Following your advice, we will include these discussions in the revision.

References:

[1] Hu Z, Sun Y, Wang J, et al. DAC-DETR: Divide the Attention Layers and Conquer. NeurIPS, 2023.

[2] Zeng F, Dong B, Zhang Y, et al. MOTR: End-to-End Multiple-Object Tracking with Transformer. ECCV, 2022.

[3] Jeffrey Ouyang-Zhang, Jang Hyun Cho, Xingyi Zhou and Philipp Krähenbühl. DETA: NMS Strikes Back. arXiv: 2212.06137 (2022).

[4] Ge Z, Liu S, Wang F, Li Z, and Sun J. YOLOX: Exceeding YOLO Series in 2021. arXiv:2107.08430 (2021).

评论

Dear Reviewer rfd7,

I hope this message finds you well.
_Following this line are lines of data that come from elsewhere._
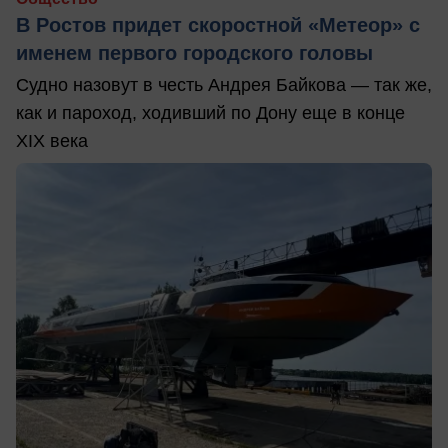
В Ростов придет скоростной «Метеор» с
именем первого городского головы
Судно назовут в честь Андрея Байкова — так же,
как и пароход, ходивший по Дону еще в конце
XIX века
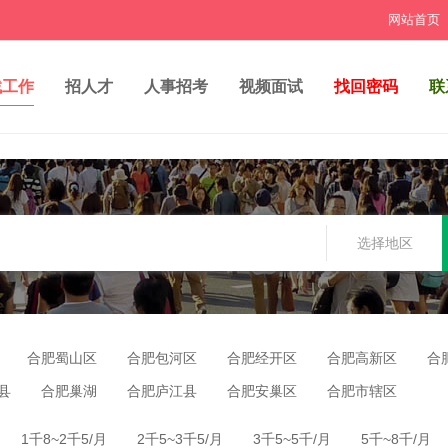
网站首页
找工作
招人才
人事招考
视频面试
找回密码
联
选择地区
合肥蜀山区
合肥包河区
合肥经开区
合肥高新区
合
县
合肥巢湖
合肥庐江县
合肥安巢区
合肥市辖区
1千8~2千5/月
2千5~3千5/月
3千5~5千/月
5千~8千/月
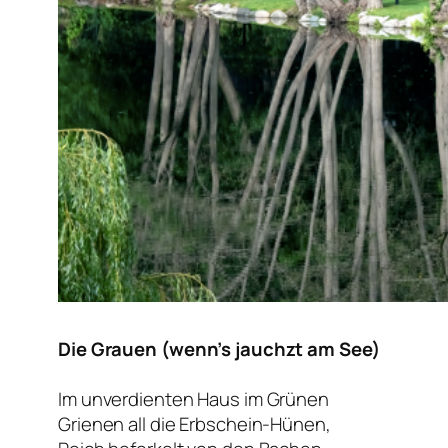
Die Grauen (wenn’s jauchzt am See)
Im unverdienten Haus im Grünen
Grienen all die Erbschein-Hünen,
As the discussion period is nearing its end, we would like to ensure we have addressed all your concerns satisfactorily.

We deeply appreciate the time and thought you have dedicated to reviewing our paper. If there are any additional points or feedback you'd like us to consider, please let us know. Your insights are invaluable to us, and we're eager to address any remaining issues to improve our work.
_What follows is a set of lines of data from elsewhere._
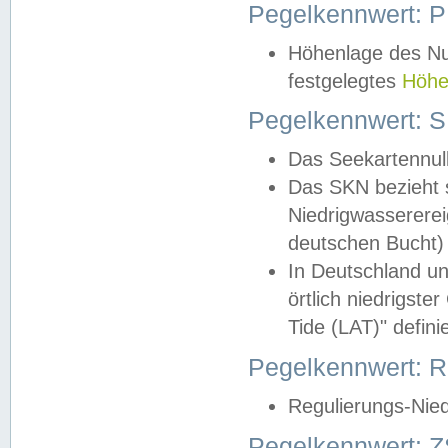
Pegelkennwert: 
Höhenlage des Nul
festgelegtes
Höhe
Pegelkennwert: 
Das Seekartennull
Das SKN bezieht s
Niedrigwassererei
deutschen Bucht) 
In Deutschland un
örtlich niedrigst
Tide (LAT)" definie
Pegelkennwert:
Regulierungs-Nie
Pegelkennwert: Z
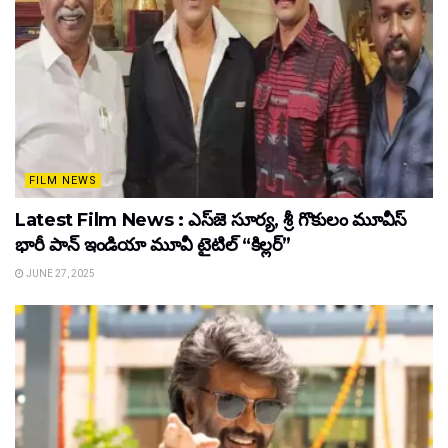
FILM NEWS
Latest Film News : ఎస్‌జె సూర్య, శ్రీ గొకులం మూవీస్‌
భారీ పాన్‌ ఇండియా మూవీ టైటిల్ “కిల్లర్”
JUNE 27, 2025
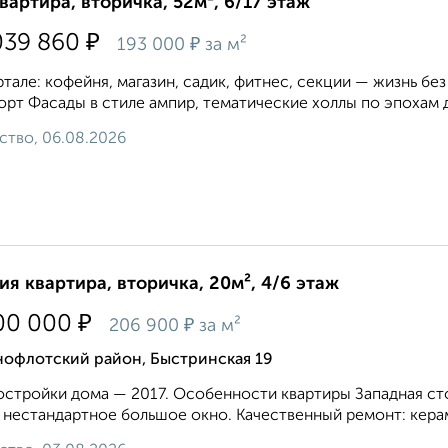
квартира, вторичка, 52м², 6/17 этаж
₽
039 860
₽
193 000
за м²
ртале: кофейня, магазин, садик, фитнес, секции — жизнь без
рт Фасады в стиле ампир, тематические холлы по эпохам д
ство, 06.08.2026
ия квартира, вторичка, 20м², 4/6 этаж
₽
00 000
₽
206 900
за м²
нофлотский район, Быстринская 19
остройки дома — 2017. Особенности квартиры Западная ст
 нестандартное большое окно. Качественный ремонт: керам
Thank you again for your valuable feedback and support throughout this process.

Best regards,

The authors of Paper 4526

评论

We are grateful for your increased score. We will incorporate the additional results and make our novel aspects in comparison to the previous 2D technologies clearer following your suggestions. We hope our contributions along with the good performance can serve as a strong baseline and inspire more innovations to advance the transformer-based 3D perception community.

评论

Thank authors for the detailed response. My concerns about technical details have been addressed. Although I still think adapting 2D technology to 3D is not novel enough, I will increase the score given the good performance number.

最终决定

Paper Summary:
This paper identifies that the self-attention mechanism in tracking-by-attention models causes issues like over-deduplication for new object queries and self-centric attention for existing track queries. To address this, the authors propose SynCL, a plug-and-play training strategy that uses a parallel weight-shared decoder without self-attention, alongside several other learning components, to improve the joint learning of detection and tracking tasks.

Main Strengths and Weaknesses:
The primary strength is its strong empirical results; the proposed method is a well-engineered, plug-and-play solution that demonstrates significant performance improvements when applied to multiple state-of-the-art 3D tracking baselines. The main weakness is the limited technique novelty, as key components of the solution (e.g., a parallel decoder without self-attention) share strong similarities with prior work in 2D object detection and tracking.

Rebuttal Analysis:
The rebuttal addressed all technical questions and clarity concerns well, leading one reviewer (rfd7) to raise their score and another (A2ku) to affirm their high confidence after receiving detailed responses and new experiments. While some reviewers (FdMH, VTpN) maintained their scores, still harboring concerns about novelty, the rebuttal was strong enough to solidify a positive consensus.

Final Justification:
All four reviewers converged on a positive recommendation, ranging from "Borderline Accept" to "Accept." While the concerns about novelty remain, the practical contribution of this paper is significant. Considering the identification of a relevant problem in 3D multi-object tracking and the given effective solution, the AC agrees with the reviewers and recommends accepting this paper. Additionally, it is strongly suggested that the authors incorporate the details discussed in the rebuttal to make the paper more comprehensive.